__About this exercise__
Once the line with "9. green floral" is found in the data, output it and each following line exactly, up to and including the line with "display case (77,695,262,953)", and nothing before or after.

Collected data:
>>>>

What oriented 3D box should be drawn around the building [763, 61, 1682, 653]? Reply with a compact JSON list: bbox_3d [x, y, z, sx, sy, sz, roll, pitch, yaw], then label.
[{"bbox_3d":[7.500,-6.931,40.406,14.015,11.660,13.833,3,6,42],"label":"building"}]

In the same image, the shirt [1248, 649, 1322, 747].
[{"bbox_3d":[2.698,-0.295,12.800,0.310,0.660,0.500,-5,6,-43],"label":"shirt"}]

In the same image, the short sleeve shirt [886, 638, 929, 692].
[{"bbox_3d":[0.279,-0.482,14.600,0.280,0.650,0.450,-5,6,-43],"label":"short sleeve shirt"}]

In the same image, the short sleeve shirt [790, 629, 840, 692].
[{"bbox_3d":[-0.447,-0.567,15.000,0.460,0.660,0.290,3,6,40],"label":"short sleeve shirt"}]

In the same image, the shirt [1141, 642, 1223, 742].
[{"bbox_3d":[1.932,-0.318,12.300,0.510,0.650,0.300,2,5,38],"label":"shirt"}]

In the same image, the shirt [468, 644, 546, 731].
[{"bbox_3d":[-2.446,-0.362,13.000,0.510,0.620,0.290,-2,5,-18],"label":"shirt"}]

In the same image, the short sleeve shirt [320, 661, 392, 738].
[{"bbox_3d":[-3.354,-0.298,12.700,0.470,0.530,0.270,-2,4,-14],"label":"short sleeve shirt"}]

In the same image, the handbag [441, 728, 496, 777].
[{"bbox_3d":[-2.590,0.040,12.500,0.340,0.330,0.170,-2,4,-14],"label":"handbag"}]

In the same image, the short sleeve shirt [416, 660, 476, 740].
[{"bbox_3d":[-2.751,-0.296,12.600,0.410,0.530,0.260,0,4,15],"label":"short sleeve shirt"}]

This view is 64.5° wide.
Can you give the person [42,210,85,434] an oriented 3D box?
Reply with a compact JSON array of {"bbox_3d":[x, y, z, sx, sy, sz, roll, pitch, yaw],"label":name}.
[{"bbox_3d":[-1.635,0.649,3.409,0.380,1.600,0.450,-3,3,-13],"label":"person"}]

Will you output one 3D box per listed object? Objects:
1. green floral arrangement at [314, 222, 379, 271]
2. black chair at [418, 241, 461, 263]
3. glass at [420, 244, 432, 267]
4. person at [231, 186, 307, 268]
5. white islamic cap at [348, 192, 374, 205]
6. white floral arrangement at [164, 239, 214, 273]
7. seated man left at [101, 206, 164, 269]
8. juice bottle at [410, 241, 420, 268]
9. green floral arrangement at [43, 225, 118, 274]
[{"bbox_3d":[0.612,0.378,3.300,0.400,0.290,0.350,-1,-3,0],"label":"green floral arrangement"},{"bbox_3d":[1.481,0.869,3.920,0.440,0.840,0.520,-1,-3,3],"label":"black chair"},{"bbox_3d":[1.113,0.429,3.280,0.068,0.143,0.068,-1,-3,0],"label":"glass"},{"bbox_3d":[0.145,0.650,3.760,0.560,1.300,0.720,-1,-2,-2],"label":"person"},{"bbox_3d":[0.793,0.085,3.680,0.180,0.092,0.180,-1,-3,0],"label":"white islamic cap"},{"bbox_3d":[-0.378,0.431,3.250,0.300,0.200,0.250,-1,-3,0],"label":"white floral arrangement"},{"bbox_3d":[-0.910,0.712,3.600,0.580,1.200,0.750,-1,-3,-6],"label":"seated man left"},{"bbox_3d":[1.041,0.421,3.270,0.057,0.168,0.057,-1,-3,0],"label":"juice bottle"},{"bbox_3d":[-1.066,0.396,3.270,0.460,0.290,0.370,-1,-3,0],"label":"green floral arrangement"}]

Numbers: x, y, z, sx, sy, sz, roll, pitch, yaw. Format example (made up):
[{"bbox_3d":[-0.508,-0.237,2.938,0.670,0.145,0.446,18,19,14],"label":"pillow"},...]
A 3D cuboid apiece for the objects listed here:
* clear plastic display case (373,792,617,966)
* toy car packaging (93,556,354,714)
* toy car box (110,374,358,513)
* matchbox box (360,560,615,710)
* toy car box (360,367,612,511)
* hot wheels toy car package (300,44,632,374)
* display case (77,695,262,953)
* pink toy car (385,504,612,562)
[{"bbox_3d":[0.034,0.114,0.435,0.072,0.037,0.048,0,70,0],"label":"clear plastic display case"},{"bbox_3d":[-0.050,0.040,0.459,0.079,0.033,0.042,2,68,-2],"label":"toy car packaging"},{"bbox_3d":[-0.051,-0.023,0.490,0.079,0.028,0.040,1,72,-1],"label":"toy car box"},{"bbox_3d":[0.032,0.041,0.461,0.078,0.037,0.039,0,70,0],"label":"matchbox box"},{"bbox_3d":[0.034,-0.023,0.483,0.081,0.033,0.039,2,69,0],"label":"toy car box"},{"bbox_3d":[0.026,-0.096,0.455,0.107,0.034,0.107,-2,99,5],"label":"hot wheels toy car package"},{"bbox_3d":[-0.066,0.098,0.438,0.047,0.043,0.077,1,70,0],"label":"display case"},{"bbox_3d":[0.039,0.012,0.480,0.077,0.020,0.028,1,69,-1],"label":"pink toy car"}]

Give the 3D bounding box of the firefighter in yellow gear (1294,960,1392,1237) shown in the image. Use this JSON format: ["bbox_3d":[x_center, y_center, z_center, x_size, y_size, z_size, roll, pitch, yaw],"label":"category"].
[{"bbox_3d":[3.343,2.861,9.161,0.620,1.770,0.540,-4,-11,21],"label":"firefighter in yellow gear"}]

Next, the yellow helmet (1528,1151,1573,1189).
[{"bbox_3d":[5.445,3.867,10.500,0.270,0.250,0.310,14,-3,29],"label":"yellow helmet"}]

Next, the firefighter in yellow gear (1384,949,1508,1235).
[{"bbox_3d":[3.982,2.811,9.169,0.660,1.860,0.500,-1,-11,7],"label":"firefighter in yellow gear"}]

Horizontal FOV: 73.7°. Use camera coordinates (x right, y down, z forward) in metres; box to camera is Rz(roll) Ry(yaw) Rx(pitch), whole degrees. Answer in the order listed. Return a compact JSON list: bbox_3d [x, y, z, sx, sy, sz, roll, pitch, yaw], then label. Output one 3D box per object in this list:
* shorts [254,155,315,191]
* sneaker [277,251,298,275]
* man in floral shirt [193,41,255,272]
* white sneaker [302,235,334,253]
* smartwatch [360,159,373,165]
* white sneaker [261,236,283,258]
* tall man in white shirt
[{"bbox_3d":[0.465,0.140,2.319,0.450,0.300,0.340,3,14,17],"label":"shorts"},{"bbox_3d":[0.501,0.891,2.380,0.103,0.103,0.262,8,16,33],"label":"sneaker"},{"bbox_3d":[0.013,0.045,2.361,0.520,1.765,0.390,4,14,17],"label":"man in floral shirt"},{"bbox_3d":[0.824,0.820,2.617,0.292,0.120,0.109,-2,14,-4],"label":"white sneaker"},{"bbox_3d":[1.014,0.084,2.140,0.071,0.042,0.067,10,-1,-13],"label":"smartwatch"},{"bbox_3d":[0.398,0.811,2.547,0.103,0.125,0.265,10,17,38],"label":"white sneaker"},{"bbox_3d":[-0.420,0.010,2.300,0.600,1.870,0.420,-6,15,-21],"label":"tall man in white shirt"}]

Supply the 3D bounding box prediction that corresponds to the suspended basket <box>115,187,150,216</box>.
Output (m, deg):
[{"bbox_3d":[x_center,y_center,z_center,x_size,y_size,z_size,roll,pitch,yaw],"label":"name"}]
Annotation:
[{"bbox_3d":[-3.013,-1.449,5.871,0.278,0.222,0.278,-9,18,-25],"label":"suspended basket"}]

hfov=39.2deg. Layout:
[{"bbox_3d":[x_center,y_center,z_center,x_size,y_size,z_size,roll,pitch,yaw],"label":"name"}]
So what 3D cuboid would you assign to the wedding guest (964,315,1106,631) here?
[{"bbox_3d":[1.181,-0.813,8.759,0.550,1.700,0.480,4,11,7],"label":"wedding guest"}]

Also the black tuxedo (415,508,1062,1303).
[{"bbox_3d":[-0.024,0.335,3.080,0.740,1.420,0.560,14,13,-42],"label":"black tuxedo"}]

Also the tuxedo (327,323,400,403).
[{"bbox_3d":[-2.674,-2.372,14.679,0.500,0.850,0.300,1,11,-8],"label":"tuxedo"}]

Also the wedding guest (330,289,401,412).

<<<<

__Answer to the problem__
9. green floral arrangement at [43, 225, 118, 274]
[{"bbox_3d":[0.612,0.378,3.300,0.400,0.290,0.350,-1,-3,0],"label":"green floral arrangement"},{"bbox_3d":[1.481,0.869,3.920,0.440,0.840,0.520,-1,-3,3],"label":"black chair"},{"bbox_3d":[1.113,0.429,3.280,0.068,0.143,0.068,-1,-3,0],"label":"glass"},{"bbox_3d":[0.145,0.650,3.760,0.560,1.300,0.720,-1,-2,-2],"label":"person"},{"bbox_3d":[0.793,0.085,3.680,0.180,0.092,0.180,-1,-3,0],"label":"white islamic cap"},{"bbox_3d":[-0.378,0.431,3.250,0.300,0.200,0.250,-1,-3,0],"label":"white floral arrangement"},{"bbox_3d":[-0.910,0.712,3.600,0.580,1.200,0.750,-1,-3,-6],"label":"seated man left"},{"bbox_3d":[1.041,0.421,3.270,0.057,0.168,0.057,-1,-3,0],"label":"juice bottle"},{"bbox_3d":[-1.066,0.396,3.270,0.460,0.290,0.370,-1,-3,0],"label":"green floral arrangement"}]

Numbers: x, y, z, sx, sy, sz, roll, pitch, yaw. Format example (made up):
[{"bbox_3d":[-0.508,-0.237,2.938,0.670,0.145,0.446,18,19,14],"label":"pillow"},...]
A 3D cuboid apiece for the objects listed here:
* clear plastic display case (373,792,617,966)
* toy car packaging (93,556,354,714)
* toy car box (110,374,358,513)
* matchbox box (360,560,615,710)
* toy car box (360,367,612,511)
* hot wheels toy car package (300,44,632,374)
* display case (77,695,262,953)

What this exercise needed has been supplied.